Algoma has been consistently profitable for 70+ years and has grown earnings steadily over the last decade. Yet it trades for under 7× 2024’s projected earnings and just over 8x this year’s expected free cash flow.

That’s historically cheap. Here’s the stock’s P/E ratio over the last decade:

There’s another metric that personifies just how cheap Algoma Central is. Despite the company spending aggressively in the last decade to replace its aging fleet, the stock (including debt) still trades at a 50%+ discount to the replacement value of its ships.

Remember, much of Algoma’s fleet is specially designed ships that are specifically designed to ship these commodities. These are long-term assets with significant value which are expected to be in service for decades. And, as a bonus, they’re much more fuel efficient than the ships they replaced, which improves overall profitability.

In other words, Algoma Central is priced as if it’s going out of business, but the company has long-term growth potential.

One avenue Algoma has to increase earnings is to win more contracts. It has entered into a 50% partnership with FureBear, which will deliver 10 new vessels between now and 2026. These ships will be put to work in niche shipping markets in Europe — serving customers like including oil refineries, wholesale distributors, and large consumers of petroleum products. These ships will also be significantly more fuel efficient versus the competition, which is a massive advantage.

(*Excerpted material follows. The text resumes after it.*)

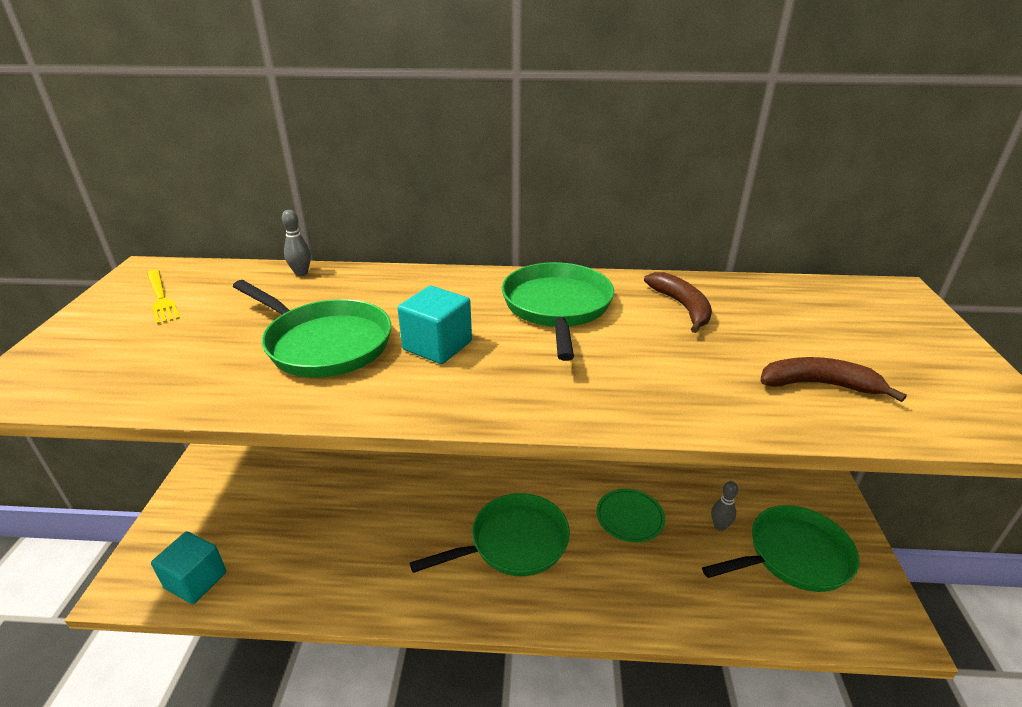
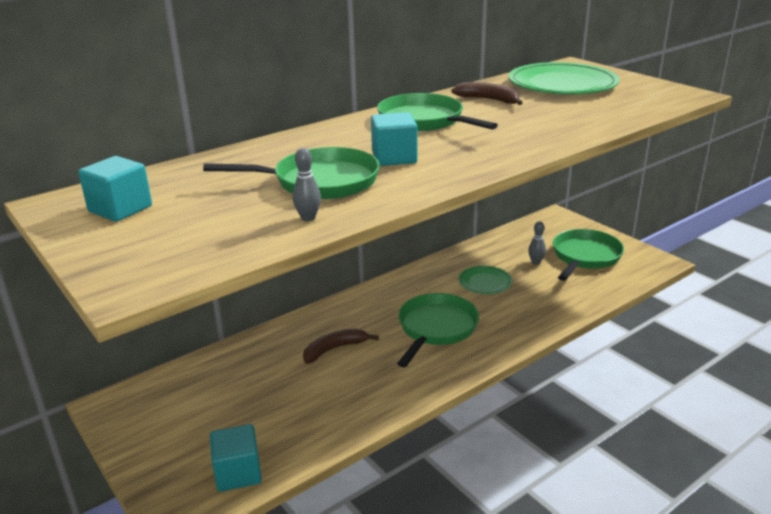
camera: 40 degrees left, 5 degrees down
yellow fork [147,270,180,324] -> turquoise cube [78,156,152,222]
grey bowling pin [282,210,311,276] -> grey bowling pin moved to [292,148,321,221]
brown banana [761,357,907,402] -> brown banana moved to [303,329,379,364]
none -> green plate [509,62,620,94]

The company also has a demonstrated record of growing its bottom line, especially over the last decade. In 2014, the company generated $473M in revenues and $49M in earnings. That works out to $1.22 per share in earnings. A decade later, in 2023, the company had revenue of $721M with $83M in earnings, or $2 per share.

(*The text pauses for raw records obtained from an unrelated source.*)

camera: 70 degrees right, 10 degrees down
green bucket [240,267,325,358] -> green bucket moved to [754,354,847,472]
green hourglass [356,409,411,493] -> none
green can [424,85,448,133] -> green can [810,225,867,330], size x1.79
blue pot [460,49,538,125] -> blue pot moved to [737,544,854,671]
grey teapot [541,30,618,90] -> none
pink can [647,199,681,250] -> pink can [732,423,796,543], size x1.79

2023 was a bit of an off year because it wasn’t a great year for Western Canadian farmers. Analysts are more bullish for this year, telling investors they can expect revenues of $762M and profits of $2.15 per share. They continue to be bullish over the medium-term future, saying profits are expected to hit $2.35 per share in 2025 and $2.68 per share in 2026.

Remember, this is a $14.32 stock. It’s insanely cheap, especially when we consider the potential earnings growth.

Bonus dividends

Algoma Central also offers one of the better dividends out there. The current yield is 5.3% and it is well covered by earnings. The payout is approximately 40% of 2024’s projected earnings.

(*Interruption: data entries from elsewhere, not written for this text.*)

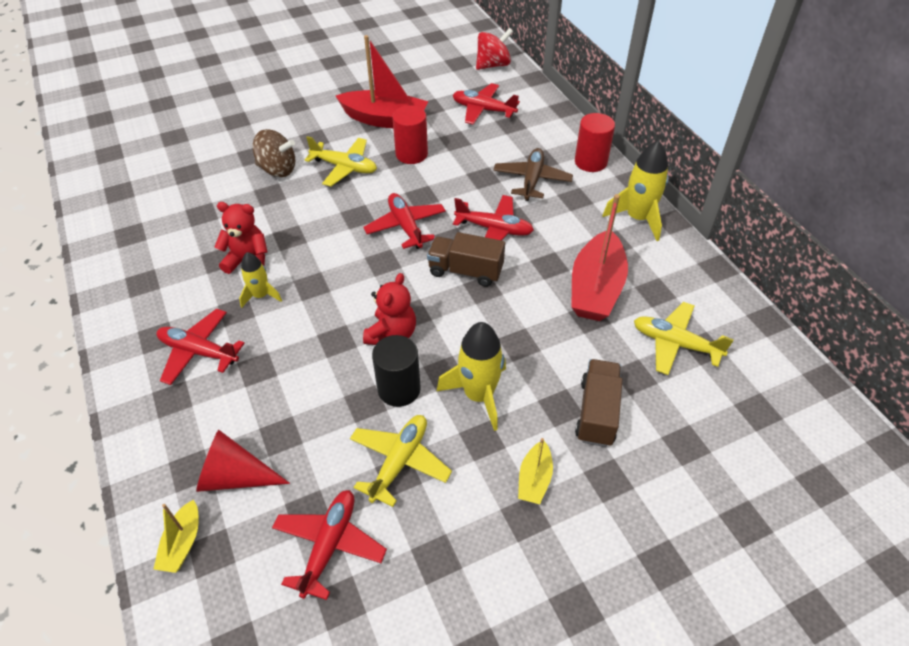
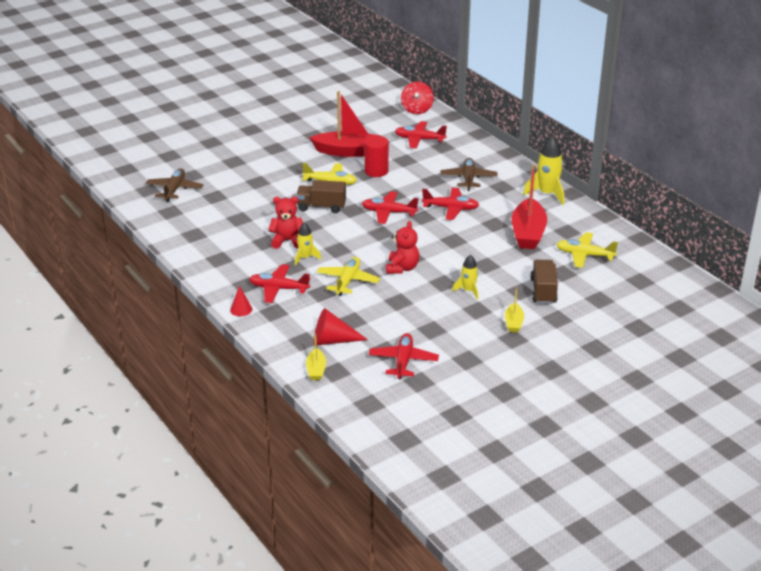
camera: 10 degrees left, 15 degrees down
brown spinning top [253,129,295,177] -> none
yellow plane [350,415,452,507] -> yellow plane moved to [317,257,380,296]
red plane [363,193,446,249] -> red plane turned 45 degrees counterclockwise [362,191,419,224]
black cylinder [372,335,421,407] -> none
brown truck [427,232,505,287] -> brown truck moved to [296,180,346,213]
yellow rocket [437,322,506,431] -> yellow rocket [452,255,478,300], size x0.60
red spinning top [476,28,513,70] -> red spinning top turned 135 degrees clockwise [401,82,434,114]
red cylinder [575,113,615,172] -> none
none -> brown plane [146,168,203,202]
none -> red cone [230,286,252,316]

That alone would be a great payout for those of us who are looking for juicy dividends. But it gets better. 

Firstly, the payout has grown pretty nicely over time. The annual dividend was $0.28 per share back in 2014. It’s currently $0.76 per share. That’s a 171% increase in the last decade. And with such a low payout ratio I think the dividend raises continue — although maybe not as quickly as the previous decade.

There’s more. The company also pays out periodic special dividends, including:

  • $0.75 per share in 2019

  • $2.65 per share in 2020

  • $1.35 per share in 2022

Combine that with regular dividends, and Algoma paid out $9.29 per share in dividends from 2014-23, or some 65% of its current share price. 

It paid out those generous dividends while increasing its long-term earning power and keeping its balance sheet in fine shape. In other words, it got more valuable despite paying out such generous dividends.

The bottom line

I could go on about Algoma Central all day long.

I haven’t even touched on some other advantages the stock offers — like the long-term benefit of having a controlling shareholder that has held for 50+ years. But it’s okay. I think y’all understand why I’m excited about the opportunity.

The problem, of course, is such a stock is the opposite of sexy in today’s world. If Nvidia is stock version of Taylor Swift in a miniskirt, Algoma Central is the equivalent of Susan Boyle. It just isn’t popular. Or appreciated. Or even acknowledged.

I think that changes, and stodgy dividend stocks will be once again appreciated. It’s that simple.